[Opening PASSAGE SHOWN section]

AMD Bulldozer Core Patent Diagrams

AlexV · Nov 21, 2011

fellix said:
Speaking of thread management, if someone here have access to a Bulldozer system, I would be grateful for a test run with this little console application in the post attachment. It measures the sync latency between all the CPUs and cores (physical/virtual/local/remote) that are present in the system.

It's quite...slow. 30ns for same module, 116 for across module. At 3.6GHz that translates into about 108 cycles for same module and a whopping 417.6 cycles across modules. Now, I don't know how the test is structured (if there are any details please share), but if it's doing some message passing (Send->RSVP, for example), there'll be some overhead associated with OS messaging - still, it looks rather sub-mediocre. This is under Win 8, by the way.

mczak · Nov 21, 2011

AlexV said:
It's quite...slow. 30ns for same module, 116 for across module. At 3.6GHz that translates into about 108 cycles for same module and a whopping 417.6 cycles across modules. Now, I don't know how the test is structured (if there are any details please share), but if it's doing some message passing (Send->RSVP, for example), there'll be some overhead associated with OS messaging - still, it looks rather sub-mediocre. This is under Win 8, by the way.

Hmm sync latency is higher than with Core2, which was only connected via FSB?

fellix · Nov 21, 2011

AlexV said:
It's quite...slow. 30ns for same module, 116 for across module. At 3.6GHz that translates into about 108 cycles for same module and a whopping 417.6 cycles across modules.

Damn. The intermodule latency is actually worse than Phenom I numbers (TLB fixed), as far as I can remember. But the latency inside a module is puzzling. Is it possible that the rather small coalescing cache is wrecking something here (on top of other things)?

3dilettante · Nov 21, 2011

There were similar problems with Barcelona when it launched, though I think more in-depth testing showed that this was a worst-case result. This poor showing belied the stupid "native quad core" marketing AMD put out, since an inferior FSB setup had no problem keeping up with it.

It seems to point out that the uncore for Bulldozer has not moved very far from 10h. I had posted earlier that I expected some kind of improvement over 10h with regards to the L3 and uncore. It doesn't seem I was right.

I wish there were some occasion that AMD would surprise me by doing better than expected.

[Closing PASSAGE SHOWN section]
[Opening MATERIAL PROVIDED section]

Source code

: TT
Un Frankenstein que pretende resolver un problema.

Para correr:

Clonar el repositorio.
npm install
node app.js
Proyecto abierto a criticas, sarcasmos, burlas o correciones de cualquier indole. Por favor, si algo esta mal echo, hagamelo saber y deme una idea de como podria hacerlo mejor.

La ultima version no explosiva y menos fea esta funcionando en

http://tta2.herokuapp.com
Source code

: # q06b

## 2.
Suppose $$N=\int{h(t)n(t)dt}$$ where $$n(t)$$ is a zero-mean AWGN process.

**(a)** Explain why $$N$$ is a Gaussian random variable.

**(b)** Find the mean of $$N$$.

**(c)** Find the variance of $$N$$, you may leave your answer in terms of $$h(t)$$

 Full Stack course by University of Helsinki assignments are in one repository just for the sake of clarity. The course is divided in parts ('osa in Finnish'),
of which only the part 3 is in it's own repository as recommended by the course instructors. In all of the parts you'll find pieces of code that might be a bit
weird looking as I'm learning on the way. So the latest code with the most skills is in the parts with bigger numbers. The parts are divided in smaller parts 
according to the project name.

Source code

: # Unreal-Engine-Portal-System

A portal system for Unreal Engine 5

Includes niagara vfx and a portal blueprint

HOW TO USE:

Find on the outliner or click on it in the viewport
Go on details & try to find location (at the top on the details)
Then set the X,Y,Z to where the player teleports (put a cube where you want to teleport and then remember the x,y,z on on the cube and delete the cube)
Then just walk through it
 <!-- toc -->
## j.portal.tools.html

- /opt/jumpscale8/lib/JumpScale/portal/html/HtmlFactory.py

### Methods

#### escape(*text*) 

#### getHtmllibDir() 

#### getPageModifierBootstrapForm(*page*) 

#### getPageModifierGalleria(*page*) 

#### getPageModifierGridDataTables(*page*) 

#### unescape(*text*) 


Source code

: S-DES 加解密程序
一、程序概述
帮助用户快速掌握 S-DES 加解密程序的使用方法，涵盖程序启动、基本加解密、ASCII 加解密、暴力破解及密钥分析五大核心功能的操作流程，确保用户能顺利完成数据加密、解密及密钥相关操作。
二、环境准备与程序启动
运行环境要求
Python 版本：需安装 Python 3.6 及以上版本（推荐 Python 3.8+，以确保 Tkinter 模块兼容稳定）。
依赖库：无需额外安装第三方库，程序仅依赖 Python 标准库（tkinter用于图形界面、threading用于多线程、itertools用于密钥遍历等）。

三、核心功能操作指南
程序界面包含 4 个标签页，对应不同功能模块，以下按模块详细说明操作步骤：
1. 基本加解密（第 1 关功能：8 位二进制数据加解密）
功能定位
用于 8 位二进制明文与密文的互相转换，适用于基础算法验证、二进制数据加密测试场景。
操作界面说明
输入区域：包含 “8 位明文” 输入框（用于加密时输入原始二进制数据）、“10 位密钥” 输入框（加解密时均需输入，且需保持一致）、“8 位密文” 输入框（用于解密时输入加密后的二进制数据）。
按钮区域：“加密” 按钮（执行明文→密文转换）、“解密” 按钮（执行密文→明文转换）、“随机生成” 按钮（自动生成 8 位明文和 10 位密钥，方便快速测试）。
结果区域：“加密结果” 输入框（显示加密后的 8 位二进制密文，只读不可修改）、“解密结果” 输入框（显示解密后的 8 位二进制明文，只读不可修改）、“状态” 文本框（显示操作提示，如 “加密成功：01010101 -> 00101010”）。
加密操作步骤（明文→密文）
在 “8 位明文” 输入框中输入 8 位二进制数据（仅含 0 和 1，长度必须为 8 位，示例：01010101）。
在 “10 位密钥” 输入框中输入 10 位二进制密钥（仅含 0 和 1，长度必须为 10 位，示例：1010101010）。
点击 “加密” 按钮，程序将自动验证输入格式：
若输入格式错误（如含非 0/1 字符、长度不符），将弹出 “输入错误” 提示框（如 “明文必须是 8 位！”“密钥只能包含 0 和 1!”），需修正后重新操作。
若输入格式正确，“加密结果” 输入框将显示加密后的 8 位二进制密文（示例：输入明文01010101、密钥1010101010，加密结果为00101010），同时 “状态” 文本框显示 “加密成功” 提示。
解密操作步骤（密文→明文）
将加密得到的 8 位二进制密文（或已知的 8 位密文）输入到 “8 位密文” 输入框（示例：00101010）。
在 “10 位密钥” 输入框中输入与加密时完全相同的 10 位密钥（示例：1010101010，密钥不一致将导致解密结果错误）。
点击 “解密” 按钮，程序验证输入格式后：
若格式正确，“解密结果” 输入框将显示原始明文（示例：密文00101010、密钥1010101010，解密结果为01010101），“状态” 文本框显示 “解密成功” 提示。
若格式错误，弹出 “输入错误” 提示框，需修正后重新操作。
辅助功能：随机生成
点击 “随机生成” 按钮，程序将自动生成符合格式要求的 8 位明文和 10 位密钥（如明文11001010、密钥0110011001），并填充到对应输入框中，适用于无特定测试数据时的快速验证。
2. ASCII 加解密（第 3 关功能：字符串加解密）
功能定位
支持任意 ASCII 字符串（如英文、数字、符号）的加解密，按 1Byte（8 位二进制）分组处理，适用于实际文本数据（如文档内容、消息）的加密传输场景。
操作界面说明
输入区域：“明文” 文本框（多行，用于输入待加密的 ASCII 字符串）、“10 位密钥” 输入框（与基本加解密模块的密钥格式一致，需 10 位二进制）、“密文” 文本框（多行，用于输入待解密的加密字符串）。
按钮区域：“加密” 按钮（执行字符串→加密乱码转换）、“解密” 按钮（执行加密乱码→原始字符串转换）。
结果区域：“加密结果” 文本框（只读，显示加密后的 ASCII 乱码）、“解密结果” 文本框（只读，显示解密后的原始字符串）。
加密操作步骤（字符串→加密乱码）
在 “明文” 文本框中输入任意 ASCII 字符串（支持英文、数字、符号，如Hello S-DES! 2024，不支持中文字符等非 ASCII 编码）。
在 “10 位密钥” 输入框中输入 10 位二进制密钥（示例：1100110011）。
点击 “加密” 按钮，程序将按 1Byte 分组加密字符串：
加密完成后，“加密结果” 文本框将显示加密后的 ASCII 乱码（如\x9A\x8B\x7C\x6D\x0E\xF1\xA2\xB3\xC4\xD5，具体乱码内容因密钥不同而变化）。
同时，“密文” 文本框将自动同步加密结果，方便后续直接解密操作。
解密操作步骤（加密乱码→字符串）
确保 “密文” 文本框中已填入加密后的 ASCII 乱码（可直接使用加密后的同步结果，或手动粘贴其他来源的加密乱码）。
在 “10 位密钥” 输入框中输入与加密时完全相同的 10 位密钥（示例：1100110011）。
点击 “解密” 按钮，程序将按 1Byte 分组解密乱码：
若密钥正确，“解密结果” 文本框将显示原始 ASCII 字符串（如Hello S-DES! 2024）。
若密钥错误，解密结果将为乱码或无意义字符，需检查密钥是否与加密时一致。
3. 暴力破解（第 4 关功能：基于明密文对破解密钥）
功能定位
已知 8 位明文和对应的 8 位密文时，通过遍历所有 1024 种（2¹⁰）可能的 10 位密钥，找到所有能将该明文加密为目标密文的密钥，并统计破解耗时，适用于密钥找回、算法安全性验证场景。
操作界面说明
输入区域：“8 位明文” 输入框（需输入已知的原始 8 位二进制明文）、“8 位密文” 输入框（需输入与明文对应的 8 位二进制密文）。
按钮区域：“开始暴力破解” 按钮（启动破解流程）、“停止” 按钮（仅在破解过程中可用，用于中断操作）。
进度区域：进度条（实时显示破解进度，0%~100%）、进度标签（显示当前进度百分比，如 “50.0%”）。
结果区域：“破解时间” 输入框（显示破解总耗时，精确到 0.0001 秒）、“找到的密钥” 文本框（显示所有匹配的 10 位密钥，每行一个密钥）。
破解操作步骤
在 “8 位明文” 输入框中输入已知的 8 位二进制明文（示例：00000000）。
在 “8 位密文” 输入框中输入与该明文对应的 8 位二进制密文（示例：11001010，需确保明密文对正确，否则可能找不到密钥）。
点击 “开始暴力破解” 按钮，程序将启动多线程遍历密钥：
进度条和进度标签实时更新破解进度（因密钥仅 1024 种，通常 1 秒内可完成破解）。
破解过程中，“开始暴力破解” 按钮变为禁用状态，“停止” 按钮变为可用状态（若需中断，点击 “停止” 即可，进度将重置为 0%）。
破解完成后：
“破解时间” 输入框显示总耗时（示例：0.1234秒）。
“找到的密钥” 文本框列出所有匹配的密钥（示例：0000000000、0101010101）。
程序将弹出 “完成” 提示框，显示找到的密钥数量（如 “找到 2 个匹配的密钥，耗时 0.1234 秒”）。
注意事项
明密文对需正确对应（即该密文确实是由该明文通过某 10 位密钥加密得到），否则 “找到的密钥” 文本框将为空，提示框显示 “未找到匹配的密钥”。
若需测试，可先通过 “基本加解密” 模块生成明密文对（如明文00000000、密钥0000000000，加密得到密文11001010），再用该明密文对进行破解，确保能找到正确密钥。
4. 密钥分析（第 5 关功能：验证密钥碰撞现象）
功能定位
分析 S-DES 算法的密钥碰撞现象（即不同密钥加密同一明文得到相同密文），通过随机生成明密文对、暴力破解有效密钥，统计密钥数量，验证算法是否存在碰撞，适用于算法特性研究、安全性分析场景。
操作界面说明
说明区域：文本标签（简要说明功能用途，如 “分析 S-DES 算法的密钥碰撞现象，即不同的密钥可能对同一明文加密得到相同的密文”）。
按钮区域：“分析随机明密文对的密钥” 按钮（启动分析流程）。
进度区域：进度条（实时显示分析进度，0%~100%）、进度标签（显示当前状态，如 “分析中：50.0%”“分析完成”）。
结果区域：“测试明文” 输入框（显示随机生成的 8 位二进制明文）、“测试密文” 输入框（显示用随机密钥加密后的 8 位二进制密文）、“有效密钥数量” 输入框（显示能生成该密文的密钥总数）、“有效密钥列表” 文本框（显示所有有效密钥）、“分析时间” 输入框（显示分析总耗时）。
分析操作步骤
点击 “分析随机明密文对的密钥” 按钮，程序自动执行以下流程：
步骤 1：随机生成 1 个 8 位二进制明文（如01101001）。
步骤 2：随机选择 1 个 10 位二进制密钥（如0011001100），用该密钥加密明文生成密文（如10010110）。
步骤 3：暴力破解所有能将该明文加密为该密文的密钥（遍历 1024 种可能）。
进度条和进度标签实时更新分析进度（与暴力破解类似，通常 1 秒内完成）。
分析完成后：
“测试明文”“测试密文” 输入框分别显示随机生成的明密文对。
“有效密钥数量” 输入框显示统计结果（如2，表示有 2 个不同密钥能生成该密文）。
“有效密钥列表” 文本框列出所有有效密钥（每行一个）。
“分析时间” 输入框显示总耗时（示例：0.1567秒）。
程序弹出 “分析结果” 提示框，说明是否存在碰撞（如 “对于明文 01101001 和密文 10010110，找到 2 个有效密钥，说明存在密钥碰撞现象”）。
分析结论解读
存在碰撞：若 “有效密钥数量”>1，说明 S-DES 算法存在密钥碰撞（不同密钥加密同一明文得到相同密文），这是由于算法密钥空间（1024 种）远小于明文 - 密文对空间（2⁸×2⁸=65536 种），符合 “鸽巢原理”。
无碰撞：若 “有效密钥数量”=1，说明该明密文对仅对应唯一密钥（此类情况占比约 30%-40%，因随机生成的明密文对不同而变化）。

[Closing MATERIAL PROVIDED section]

In the forum thread, which operating system was AlexV's sync latency test run on?

Windows 8.